Toluca, Méx. – 30 de enero de 2021. La industria textil es una de las que más daño provoca al ambiente, por lo que el reúso de prendas a través de nuevos diseños es una opción para disminuir el impacto, afirmó la diseñadora Sarahí León Ayala, al dictar la conferencia virtual «Diseño textil y second hand», ante estudiantes de la Facultad de Arquitectura y Diseño de la Universidad Autónoma del Estado de México. 

La especialista explicó que la actividad conocida como «fast fashion», es decir, aquella que busca que la ropa se renueve conforme a mínimo dos temporadas en un año, provoca que la producción de ropa aumente y, en consecuencia, el impacto negativo al medio ambiente. 

Refirió que según estadísticas internacionales, es la ropa de los jóvenes la que representa una mayor huella hídrica, ya que fabricarla puede sumar hasta 15 mil litros de agua por prenda, por ejemplo, las zapatillas deportivas necesitan cuatro mil 400 litros; un pantalón vaquero, tres mil litros de vital líquido; una camisa de fibra sintética, mil litros; mientras que una camiseta de algodón, mil 200 litros. 

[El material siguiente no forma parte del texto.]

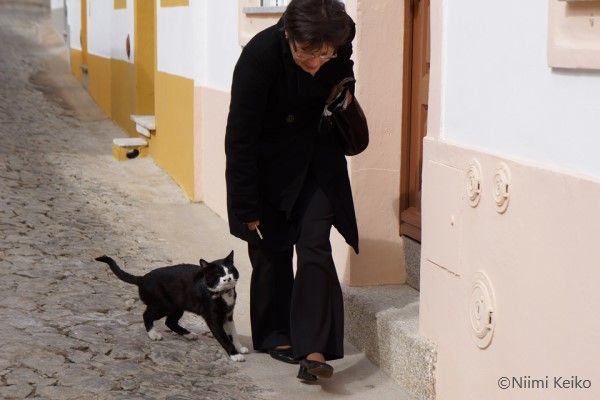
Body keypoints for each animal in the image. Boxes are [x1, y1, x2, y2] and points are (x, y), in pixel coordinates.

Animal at [95, 252, 248, 360]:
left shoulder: (228, 315)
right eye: (217, 275)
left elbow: (233, 333)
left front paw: (239, 348)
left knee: (170, 322)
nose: (227, 278)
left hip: (177, 306)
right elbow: (223, 337)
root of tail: (142, 278)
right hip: (163, 305)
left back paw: (188, 334)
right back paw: (153, 334)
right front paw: (235, 355)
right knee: (146, 315)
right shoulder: (213, 319)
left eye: (230, 271)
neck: (224, 294)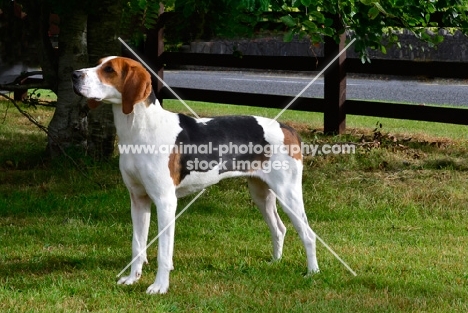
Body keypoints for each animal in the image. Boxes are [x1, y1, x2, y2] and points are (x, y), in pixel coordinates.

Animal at [71, 55, 320, 292]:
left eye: (109, 70)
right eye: (98, 64)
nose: (74, 74)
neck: (139, 129)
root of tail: (288, 128)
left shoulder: (165, 202)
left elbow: (163, 252)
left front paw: (159, 287)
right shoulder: (138, 200)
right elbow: (137, 245)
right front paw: (133, 279)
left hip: (288, 194)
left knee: (308, 235)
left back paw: (312, 273)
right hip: (261, 194)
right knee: (279, 229)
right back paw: (275, 262)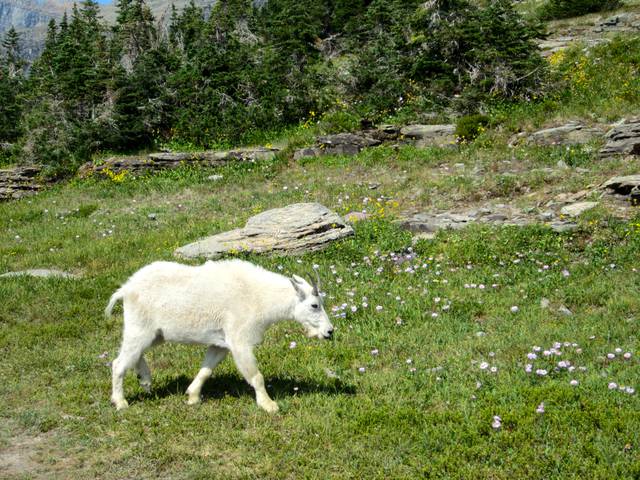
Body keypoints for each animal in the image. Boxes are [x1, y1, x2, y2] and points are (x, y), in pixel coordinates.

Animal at [105, 258, 332, 412]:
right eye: (314, 305)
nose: (329, 331)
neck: (260, 297)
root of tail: (126, 289)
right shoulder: (239, 340)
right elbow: (256, 376)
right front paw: (269, 405)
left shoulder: (221, 343)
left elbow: (206, 370)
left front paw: (192, 396)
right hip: (140, 327)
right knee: (119, 362)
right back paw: (121, 402)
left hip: (155, 334)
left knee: (136, 354)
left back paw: (145, 380)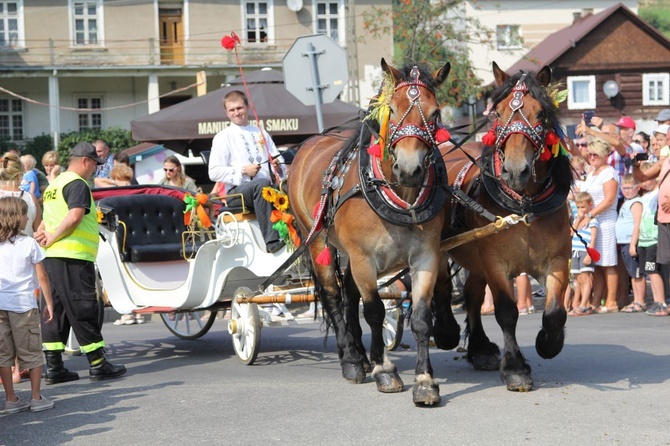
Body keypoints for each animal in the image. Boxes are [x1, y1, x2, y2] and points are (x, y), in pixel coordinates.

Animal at [288, 58, 452, 404]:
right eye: (393, 108)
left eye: (435, 113)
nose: (410, 169)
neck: (401, 196)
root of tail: (310, 143)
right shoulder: (364, 258)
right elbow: (375, 311)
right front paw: (384, 370)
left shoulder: (426, 257)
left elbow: (421, 317)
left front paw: (424, 380)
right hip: (318, 239)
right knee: (334, 295)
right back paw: (352, 359)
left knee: (349, 294)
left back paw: (361, 357)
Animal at [438, 61, 576, 390]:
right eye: (498, 114)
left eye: (540, 114)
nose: (515, 171)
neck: (524, 207)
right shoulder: (495, 263)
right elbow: (506, 312)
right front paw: (515, 368)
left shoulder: (557, 260)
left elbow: (555, 311)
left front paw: (548, 343)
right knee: (440, 287)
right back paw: (446, 332)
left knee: (473, 296)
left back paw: (479, 349)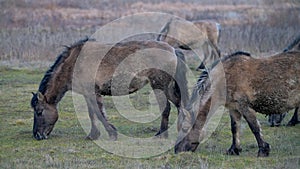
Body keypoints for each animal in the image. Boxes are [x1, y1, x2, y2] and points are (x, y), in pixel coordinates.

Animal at [30, 38, 188, 140]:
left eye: (39, 111)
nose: (37, 135)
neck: (74, 63)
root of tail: (173, 50)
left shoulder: (92, 93)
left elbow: (99, 113)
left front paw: (112, 133)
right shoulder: (88, 94)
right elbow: (93, 114)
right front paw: (93, 135)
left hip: (159, 86)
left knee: (166, 108)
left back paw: (162, 134)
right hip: (167, 87)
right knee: (179, 105)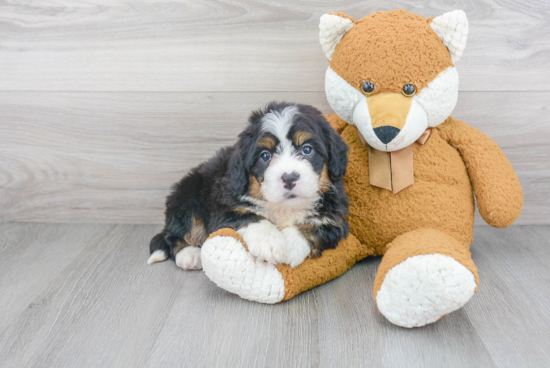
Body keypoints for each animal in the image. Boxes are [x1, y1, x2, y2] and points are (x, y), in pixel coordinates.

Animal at [147, 102, 352, 268]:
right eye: (265, 156)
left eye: (307, 149)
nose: (289, 178)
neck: (284, 207)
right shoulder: (226, 208)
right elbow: (251, 216)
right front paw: (270, 242)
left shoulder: (335, 219)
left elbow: (313, 226)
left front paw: (290, 245)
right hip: (188, 197)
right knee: (175, 234)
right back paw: (189, 254)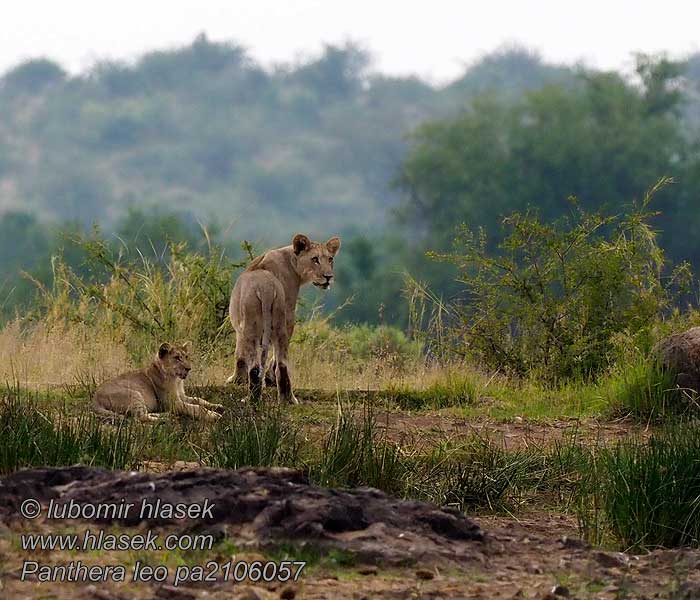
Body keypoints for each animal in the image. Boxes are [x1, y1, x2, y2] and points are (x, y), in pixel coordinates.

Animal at [228, 234, 340, 404]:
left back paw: (256, 399)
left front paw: (237, 380)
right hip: (275, 320)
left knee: (260, 365)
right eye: (315, 259)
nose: (328, 277)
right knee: (278, 363)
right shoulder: (289, 314)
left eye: (330, 259)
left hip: (253, 325)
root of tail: (265, 288)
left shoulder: (242, 329)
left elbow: (239, 354)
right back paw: (287, 399)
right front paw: (266, 380)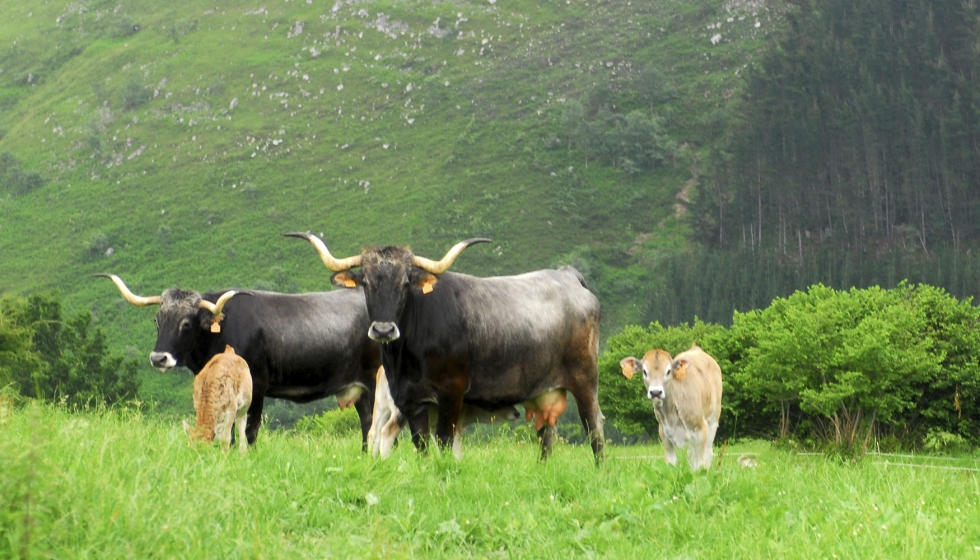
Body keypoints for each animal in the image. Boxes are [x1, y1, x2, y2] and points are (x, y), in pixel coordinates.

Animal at [95, 274, 381, 447]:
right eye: (157, 320)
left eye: (186, 323)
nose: (158, 358)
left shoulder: (257, 386)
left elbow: (248, 431)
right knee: (367, 423)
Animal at [367, 365, 521, 460]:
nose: (517, 413)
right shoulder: (455, 423)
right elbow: (456, 446)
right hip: (400, 414)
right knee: (387, 431)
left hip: (381, 408)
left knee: (373, 432)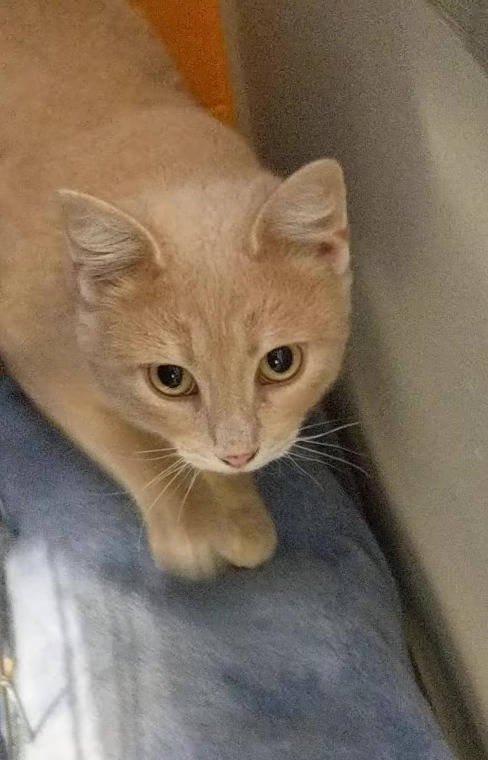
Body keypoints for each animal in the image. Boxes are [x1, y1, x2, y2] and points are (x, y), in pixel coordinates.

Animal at [0, 0, 351, 578]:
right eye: (170, 379)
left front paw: (240, 510)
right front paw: (189, 523)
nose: (239, 453)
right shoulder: (38, 354)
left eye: (280, 363)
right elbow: (129, 440)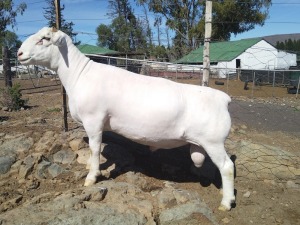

En este contexto, consideró que la implementación de la actividad conocida como «second hand» podría ser una opción para la disminución del consumo de agua en la manufactura de ropa de temporada, siempre y cuando se realicé adecuadamente. 

Otra opción, dijo León Ayala, es reusar la ropa, generando un nuevo diseño, procurando el uso de materiales ecológicos y biodegadables para, justamente, no caer nuevamente en el consumo excesivo de agua. 

Indicó que aunque apenas se está abriendo camino la implementación de «second hand» o consumo de ropa de segunda mano, la calidad de las prendas es mejor que la mayoría de la vestimenta fast fashion, que se hace de manera masiva y con el propósito de que no sea duradera. 

«De segunda mano se pueden encontrar cosas muy bonitas, más resistentes y con telas de mejor calidad. La ropa de segunda mano es más duradera y con estampados y diseños más elaborados que la de ahora, que se produce de manera masiva». 

Sarahí León Ayala aseveró que el reto de la industria textil es generar sistemas de manufactura amigables con el medio ambiente y fomentar el consumo responsable de sus compradores.